_ОТРЫВОК ДЛЯ ЧТЕНИЯ:_
▼

Осенью 1886 года Чехов неодобрительно сообщал М. В. Киселевой в Бабкино: «Левитан закружился в вихре…»
Но отношения Левитана с Кувшинниковой не исчерпывались ни этим пьянящим головокружением от успехов, ни сугубо романическим элементом. Софья Петровна стала не только восторженной ученицей, но и чутким другом художника, которому он, судя по всему, многим обязан. Она умела поддержать его веру в себя, которую он нередко терял, оберечь его от приступов черной меланхолии, создать ему рабочую обстановку.
Еще с ученических времен мечтал Левитан попасть на Волгу. Крым мог только обострить это желание. Узнав об опасениях Шехтеля, Левитан писал: «…пусть не беспокоится, — я север люблю теперь больше, чем когда-либо, я только теперь понял его…»
Слишком велики были, по-видимому, ожидания, связанные у художника с долго откладывавшейся поездкой на Волгу, воспетую Некрасовым, породившую знаменитых репинских «Бурлаков» и лучшие пейзажи Федора Васильева.
Но в первую поездку 1887 года крымская удача не повторилась. Волга встретила пришельца хмурой угрюмой погодой, неприютным весенним разливом. А Левитан даже в гостеприимном Бабкине, где было чем скрасить ненастье, тяжело переносил непогоду, «ныл», по чеховскому замечанию. Очутившись же в незнакомом городке Васильсурске один-одинешенек, он совсем упал духом.
«…Разочаровался я чрезвычайно, — жаловался он Чехову. — Ждал я Волги, как источника сильных художественных впечатлений, а взамен этого она показалась мне настолько тоскливой и мертвой, что у меня заныло сердце и явилась мысль, не уехать ли обратно? И в самом деле, представьте себе следующий беспрерывный пейзаж: правый берег, нагорный, покрыт чахлыми кустарниками и, как лишаями, обрывами. Левый… сплошь залитые леса. И над всем этим серое небо и сильный ветер. Ну, просто смерть…»
Было ли то внезапное, хотя бы минутное разуверение в красе Севера, подозрение, что родная природа так же обойдена подлинной красой и богатством, как то случилось в русской сказке с бедной падчерицей, которой мачеха положила вместо хлеба — глины, вместо крупы — дресвы, вместо муки — золы? Вряд ли.
Теперь, когда нам известны последующие работы Левитана, посвященные Волге, можно сказать, что в первую поездку он пережил своеобразную художественную «акклиматизацию».
Действительно, не столько разочарование, сколько неосознанное потрясение ощущается в левитановских словах о том, что он очутился «с глаза на глаз с громадным водным пространством, которое просто убить может…».
Это было переживание, в чем-то родственное лирическому ужасу, охватившему некогда Гоголя при воспоминании о родине, где все «открыто — пустынно и ровно… ничто не обольстит и не очарует взора».

▲

_ИСХОДНЫЕ ДАННЫЕ:_

▼

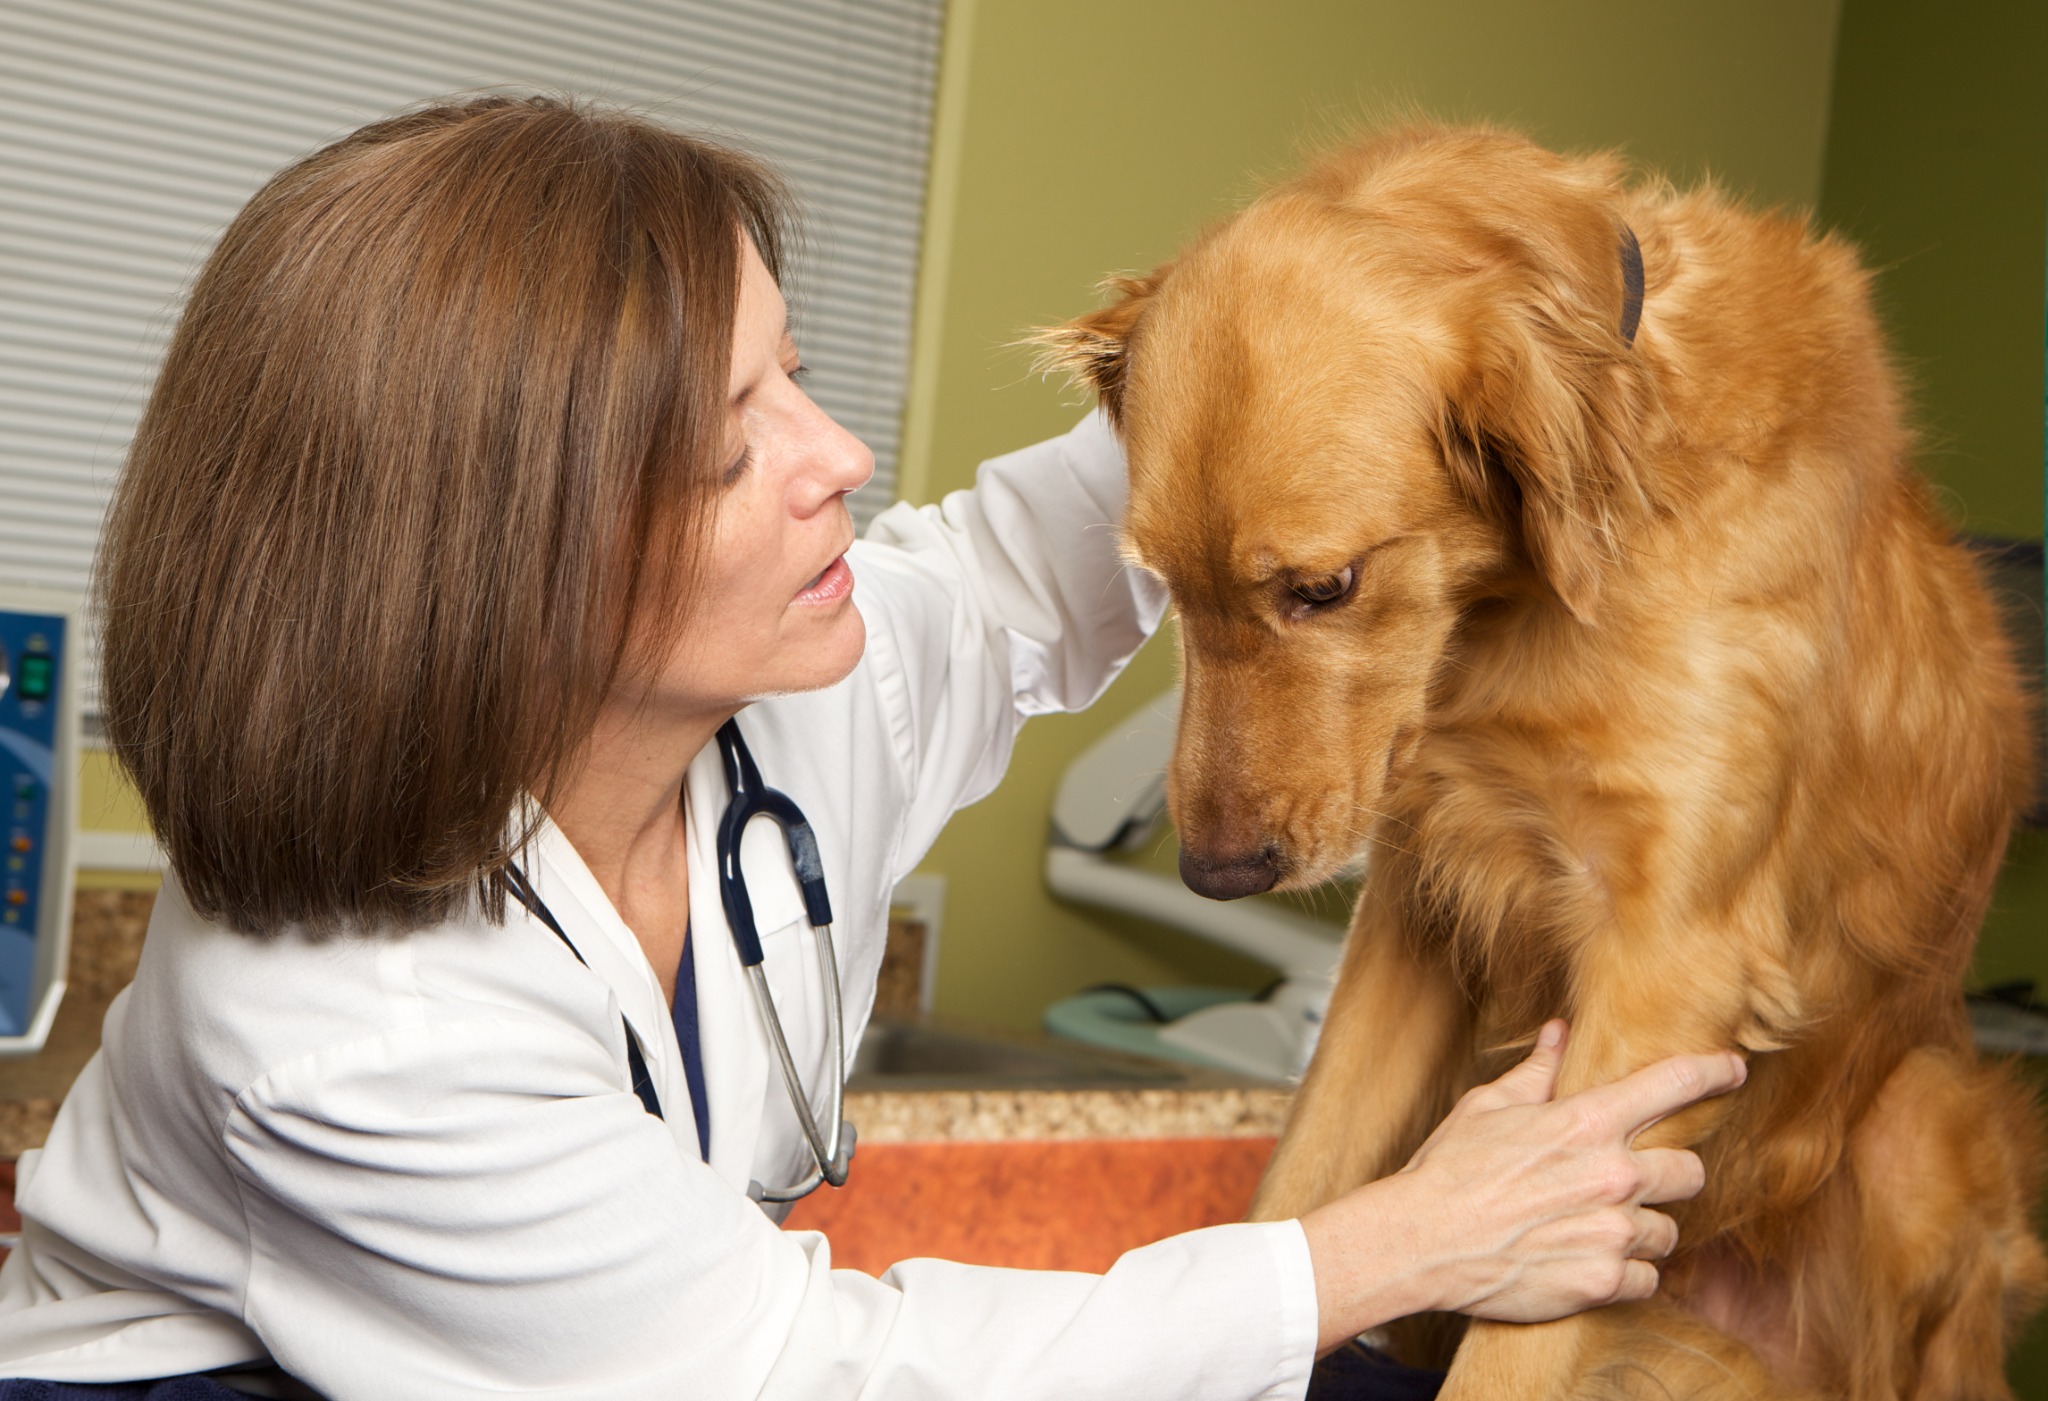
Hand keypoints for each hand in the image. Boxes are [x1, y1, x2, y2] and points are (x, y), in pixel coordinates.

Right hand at [1297, 1020, 1745, 1351]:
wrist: (1419, 1241)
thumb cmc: (1448, 1170)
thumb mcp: (1488, 1107)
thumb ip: (1537, 1072)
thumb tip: (1560, 1033)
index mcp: (1585, 1123)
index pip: (1671, 1085)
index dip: (1712, 1072)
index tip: (1734, 1069)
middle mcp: (1610, 1175)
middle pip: (1690, 1170)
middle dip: (1668, 1174)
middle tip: (1633, 1181)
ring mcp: (1611, 1232)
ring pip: (1669, 1230)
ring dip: (1642, 1229)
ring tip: (1598, 1228)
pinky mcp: (1603, 1282)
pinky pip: (1648, 1279)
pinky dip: (1627, 1274)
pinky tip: (1590, 1261)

▲

_ЧТО НУЖНО СДЕЛАТЬ:_
A: Изложите содержание отрывка в двух предложениях.
B: Процитируйте фрагмент отрывка, начиная со слов «Слишком велики были, по-видимому, ожидания, связанные» и заканчивая словами «совсем упал духом.».

_ПИСЬМЕННЫЕ ОТВЕТЫ:_
A: Софья Петровна Кувшинникова стала для Левитана не только восторженной ученицей, но и чутким другом, который поддерживал его веру в себя и оберегал от приступов черной меланхолии. Первая поездка на Волгу в 1887 году встретила художника хмурой погодой и разливом, показалась ему тоскливой и мертвой, однако в ней ощущается не столько разочарование, сколько неосознанное потрясение и своеобразная художественная «акклиматизация».

B:
Слишком велики были, по-видимому, ожидания, связанные у художника с долго откладывавшейся поездкой на Волгу, воспетую Некрасовым, породившую знаменитых репинских «Бурлаков» и лучшие пейзажи Федора Васильева.
Но в первую поездку 1887 года крымская удача не повторилась. Волга встретила пришельца хмурой угрюмой погодой, неприютным весенним разливом. А Левитан даже в гостеприимном Бабкине, где было чем скрасить ненастье, тяжело переносил непогоду, «ныл», по чеховскому замечанию. Очутившись же в незнакомом городке Васильсурске один-одинешенек, он совсем упал духом.